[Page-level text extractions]

——————

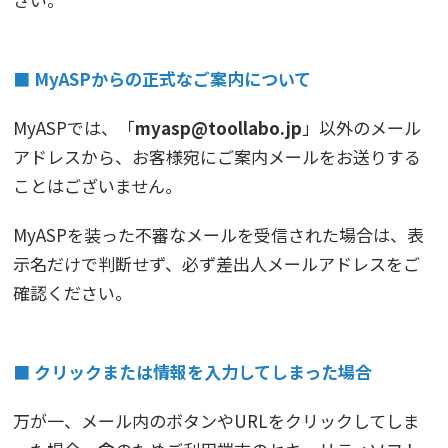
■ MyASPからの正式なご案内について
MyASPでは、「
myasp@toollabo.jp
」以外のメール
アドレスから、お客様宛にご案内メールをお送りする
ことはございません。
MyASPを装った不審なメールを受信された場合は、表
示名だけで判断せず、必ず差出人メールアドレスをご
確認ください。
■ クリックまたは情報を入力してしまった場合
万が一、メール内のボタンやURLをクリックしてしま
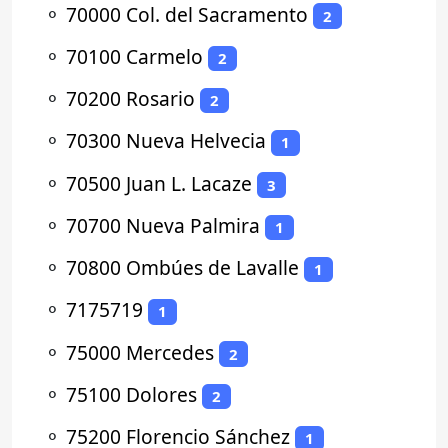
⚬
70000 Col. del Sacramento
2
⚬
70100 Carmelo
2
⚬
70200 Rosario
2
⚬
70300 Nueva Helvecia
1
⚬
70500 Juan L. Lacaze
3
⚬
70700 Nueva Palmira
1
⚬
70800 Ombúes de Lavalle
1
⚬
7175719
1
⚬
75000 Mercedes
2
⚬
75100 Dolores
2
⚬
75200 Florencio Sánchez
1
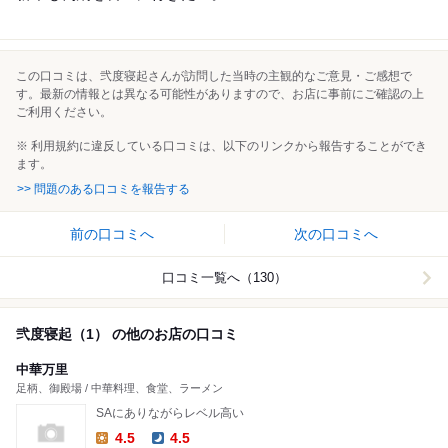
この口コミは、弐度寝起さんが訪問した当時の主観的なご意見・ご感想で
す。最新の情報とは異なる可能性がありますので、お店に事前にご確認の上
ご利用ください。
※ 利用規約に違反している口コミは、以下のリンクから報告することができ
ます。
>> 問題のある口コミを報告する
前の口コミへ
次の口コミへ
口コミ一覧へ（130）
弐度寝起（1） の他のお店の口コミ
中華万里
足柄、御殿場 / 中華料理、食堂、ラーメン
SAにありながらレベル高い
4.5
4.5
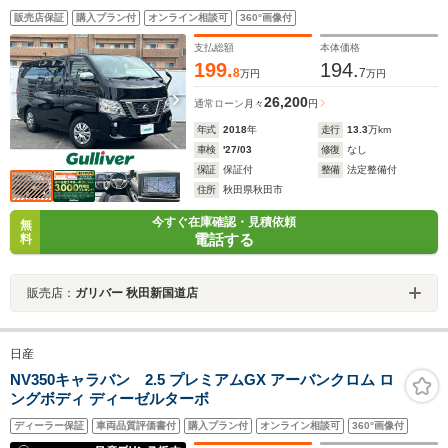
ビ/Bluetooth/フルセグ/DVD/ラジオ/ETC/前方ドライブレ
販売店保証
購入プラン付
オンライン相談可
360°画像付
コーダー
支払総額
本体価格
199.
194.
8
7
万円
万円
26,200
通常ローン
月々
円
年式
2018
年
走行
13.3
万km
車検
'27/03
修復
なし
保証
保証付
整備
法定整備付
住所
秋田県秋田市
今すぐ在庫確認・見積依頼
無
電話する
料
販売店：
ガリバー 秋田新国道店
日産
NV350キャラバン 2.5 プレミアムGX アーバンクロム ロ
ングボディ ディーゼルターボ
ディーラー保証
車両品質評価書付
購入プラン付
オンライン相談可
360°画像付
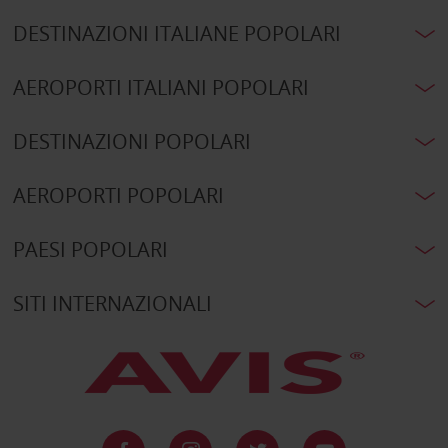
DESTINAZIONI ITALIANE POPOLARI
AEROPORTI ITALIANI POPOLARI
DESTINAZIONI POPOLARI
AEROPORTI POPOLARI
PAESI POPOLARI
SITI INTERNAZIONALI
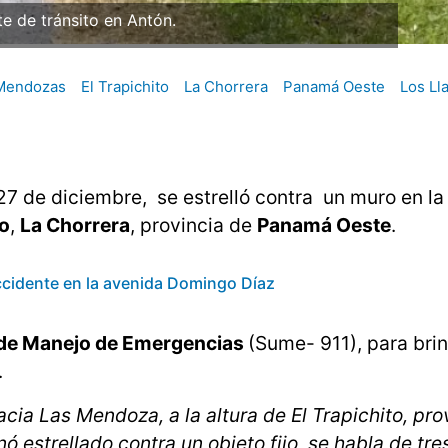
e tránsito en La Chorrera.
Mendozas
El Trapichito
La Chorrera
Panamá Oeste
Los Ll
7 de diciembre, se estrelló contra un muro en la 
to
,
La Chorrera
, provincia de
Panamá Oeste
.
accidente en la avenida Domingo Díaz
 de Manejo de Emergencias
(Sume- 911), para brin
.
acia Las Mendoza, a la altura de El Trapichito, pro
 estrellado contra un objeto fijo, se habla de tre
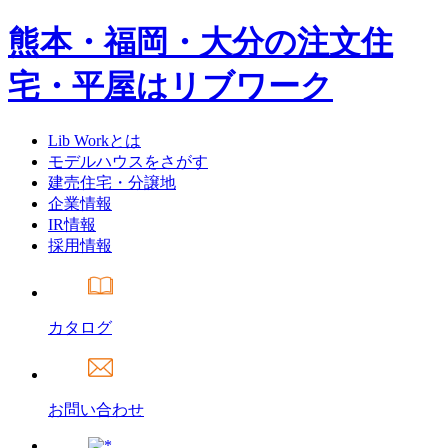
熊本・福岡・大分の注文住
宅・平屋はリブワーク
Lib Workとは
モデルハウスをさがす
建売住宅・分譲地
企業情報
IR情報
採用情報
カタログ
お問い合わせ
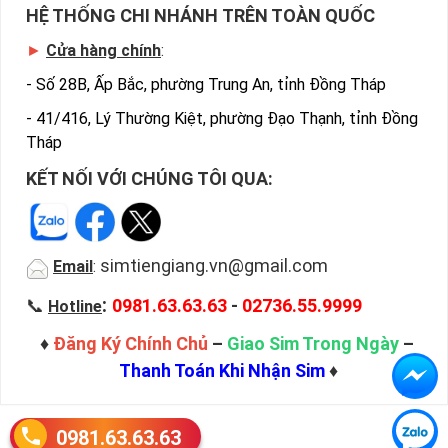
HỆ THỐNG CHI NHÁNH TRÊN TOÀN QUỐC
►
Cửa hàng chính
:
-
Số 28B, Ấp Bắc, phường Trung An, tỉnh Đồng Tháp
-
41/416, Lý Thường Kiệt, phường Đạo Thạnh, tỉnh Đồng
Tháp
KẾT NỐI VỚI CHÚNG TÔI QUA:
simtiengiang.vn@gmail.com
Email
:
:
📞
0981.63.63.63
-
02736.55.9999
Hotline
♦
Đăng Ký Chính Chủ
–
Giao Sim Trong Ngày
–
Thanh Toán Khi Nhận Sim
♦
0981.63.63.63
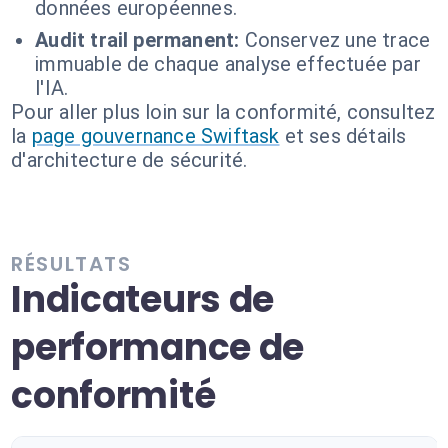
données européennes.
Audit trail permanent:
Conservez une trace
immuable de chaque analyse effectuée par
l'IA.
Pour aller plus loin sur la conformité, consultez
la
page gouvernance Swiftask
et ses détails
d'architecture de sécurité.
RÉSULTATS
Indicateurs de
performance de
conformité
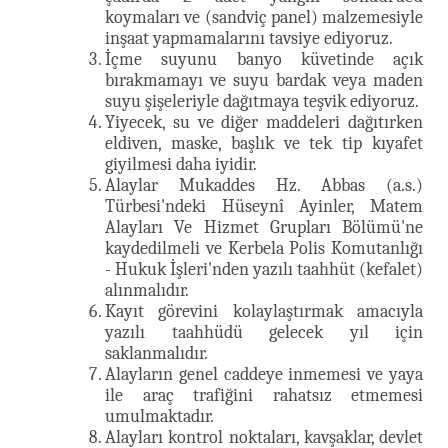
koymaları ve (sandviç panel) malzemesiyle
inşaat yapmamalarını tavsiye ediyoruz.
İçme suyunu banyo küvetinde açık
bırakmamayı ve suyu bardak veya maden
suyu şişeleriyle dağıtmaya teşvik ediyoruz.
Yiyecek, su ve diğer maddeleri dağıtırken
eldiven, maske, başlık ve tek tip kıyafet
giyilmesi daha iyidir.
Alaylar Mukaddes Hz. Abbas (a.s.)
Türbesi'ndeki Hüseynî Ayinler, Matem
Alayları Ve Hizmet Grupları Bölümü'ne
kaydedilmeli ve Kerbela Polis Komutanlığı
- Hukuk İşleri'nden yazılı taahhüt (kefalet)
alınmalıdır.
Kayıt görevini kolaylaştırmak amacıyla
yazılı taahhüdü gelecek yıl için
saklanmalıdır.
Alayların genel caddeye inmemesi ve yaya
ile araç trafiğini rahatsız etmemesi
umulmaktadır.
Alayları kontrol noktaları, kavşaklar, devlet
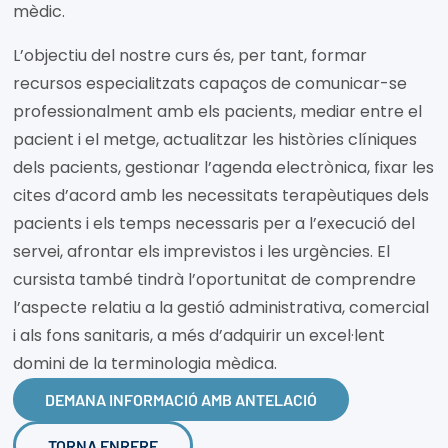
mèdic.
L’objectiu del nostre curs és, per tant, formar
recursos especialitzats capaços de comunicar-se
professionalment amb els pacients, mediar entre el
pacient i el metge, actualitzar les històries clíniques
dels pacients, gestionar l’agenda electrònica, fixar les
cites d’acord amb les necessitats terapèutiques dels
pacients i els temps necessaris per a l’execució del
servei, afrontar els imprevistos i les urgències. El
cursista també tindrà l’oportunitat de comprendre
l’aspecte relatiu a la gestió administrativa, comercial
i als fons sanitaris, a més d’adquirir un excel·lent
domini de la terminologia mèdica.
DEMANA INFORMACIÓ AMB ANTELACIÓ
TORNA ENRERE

——————

### WORK TO COMPLETE
Could you reproduce every record above exactly, leaving out the pictures?

### RESPONSE TO THE EXERCISE
■ MyASPからの正式なご案内について
MyASPでは、「
myasp@toollabo.jp
」以外のメール
アドレスから、お客様宛にご案内メールをお送りする
ことはございません。
MyASPを装った不審なメールを受信された場合は、表
示名だけで判断せず、必ず差出人メールアドレスをご
確認ください。
■ クリックまたは情報を入力してしまった場合
万が一、メール内のボタンやURLをクリックしてしま
⚬
70000 Col. del Sacramento
2
⚬
70100 Carmelo
2
⚬
70200 Rosario
2
⚬
70300 Nueva Helvecia
1
⚬
70500 Juan L. Lacaze
3
⚬
70700 Nueva Palmira
1
⚬
70800 Ombúes de Lavalle
1
⚬
7175719
1
⚬
75000 Mercedes
2
⚬
75100 Dolores
2
⚬
75200 Florencio Sánchez
1
この口コミは、弐度寝起さんが訪問した当時の主観的なご意見・ご感想で
す。最新の情報とは異なる可能性がありますので、お店に事前にご確認の上
ご利用ください。
※ 利用規約に違反している口コミは、以下のリンクから報告することができ
ます。
>> 問題のある口コミを報告する
前の口コミへ
次の口コミへ
口コミ一覧へ（130）
弐度寝起（1） の他のお店の口コミ
中華万里
足柄、御殿場 / 中華料理、食堂、ラーメン
SAにありながらレベル高い
4.5
4.5
ビ/Bluetooth/フルセグ/DVD/ラジオ/ETC/前方ドライブレ
販売店保証
購入プラン付
オンライン相談可
360°画像付
コーダー
支払総額
本体価格
199.
194.
8
7
万円
万円
26,200
通常ローン
月々
円
年式
2018
年
走行
13.3
万km
車検
'27/03
修復
なし
保証
保証付
整備
法定整備付
住所
秋田県秋田市
今すぐ在庫確認・見積依頼
無
電話する
料
販売店：
ガリバー 秋田新国道店
日産
NV350キャラバン 2.5 プレミアムGX アーバンクロム ロ
ングボディ ディーゼルターボ
ディーラー保証
車両品質評価書付
購入プラン付
オンライン相談可
360°画像付
DESTINAZIONI ITALIANE POPOLARI
AEROPORTI ITALIANI POPOLARI
DESTINAZIONI POPOLARI
AEROPORTI POPOLARI
PAESI POPOLARI
SITI INTERNAZIONALI
e tránsito en La Chorrera.
Mendozas
El Trapichito
La Chorrera
Panamá Oeste
Los Ll
7 de diciembre, se estrelló contra un muro en la 
to
,
La Chorrera
, provincia de
Panamá Oeste
.
accidente en la avenida Domingo Díaz
 de Manejo de Emergencias
(Sume- 911), para brin
.
acia Las Mendoza, a la altura de El Trapichito, pro
 estrellado contra un objeto fijo, se habla de tre
熊本・福岡・大分の注文住
宅・平屋はリブワーク
Lib Workとは
モデルハウスをさがす
建売住宅・分譲地
企業情報
IR情報
採用情報
カタログ
お問い合わせ
HỆ THỐNG CHI NHÁNH TRÊN TOÀN QUỐC
►
Cửa hàng chính
:
-
Số 28B, Ấp Bắc, phường Trung An, tỉnh Đồng Tháp
-
41/416, Lý Thường Kiệt, phường Đạo Thạnh, tỉnh Đồng
Tháp
KẾT NỐI VỚI CHÚNG TÔI QUA:
simtiengiang.vn@gmail.com
Email
:
:
📞
0981.63.63.63
-
02736.55.9999
Hotline
♦
Đăng Ký Chính Chủ
–
Giao Sim Trong Ngày
–
Thanh Toán Khi Nhận Sim
♦
0981.63.63.63
données européennes.
Audit trail permanent:
Conservez une trace
immuable de chaque analyse effectuée par
l'IA.
Pour aller plus loin sur la conformité, consultez
la
page gouvernance Swiftask
et ses détails
d'architecture de sécurité.
RÉSULTATS
Indicateurs de
performance de
conformité
koymaları ve (sandviç panel) malzemesiyle
inşaat yapmamalarını tavsiye ediyoruz.
İçme suyunu banyo küvetinde açık
bırakmamayı ve suyu bardak veya maden
suyu şişeleriyle dağıtmaya teşvik ediyoruz.
Yiyecek, su ve diğer maddeleri dağıtırken
eldiven, maske, başlık ve tek tip kıyafet
giyilmesi daha iyidir.
Alaylar Mukaddes Hz. Abbas (a.s.)
Türbesi'ndeki Hüseynî Ayinler, Matem
Alayları Ve Hizmet Grupları Bölümü'ne
kaydedilmeli ve Kerbela Polis Komutanlığı
- Hukuk İşleri'nden yazılı taahhüt (kefalet)
alınmalıdır.
Kayıt görevini kolaylaştırmak amacıyla
yazılı taahhüdü gelecek yıl için
saklanmalıdır.
Alayların genel caddeye inmemesi ve yaya
ile araç trafiğini rahatsız etmemesi
umulmaktadır.
Alayları kontrol noktaları, kavşaklar, devlet
mèdic.
L’objectiu del nostre curs és, per tant, formar
recursos especialitzats capaços de comunicar-se
professionalment amb els pacients, mediar entre el
pacient i el metge, actualitzar les històries clíniques
dels pacients, gestionar l’agenda electrònica, fixar les
cites d’acord amb les necessitats terapèutiques dels
pacients i els temps necessaris per a l’execució del
servei, afrontar els imprevistos i les urgències. El
cursista també tindrà l’oportunitat de comprendre
l’aspecte relatiu a la gestió administrativa, comercial
i als fons sanitaris, a més d’adquirir un excel·lent
domini de la terminologia mèdica.
DEMANA INFORMACIÓ AMB ANTELACIÓ
TORNA ENRERE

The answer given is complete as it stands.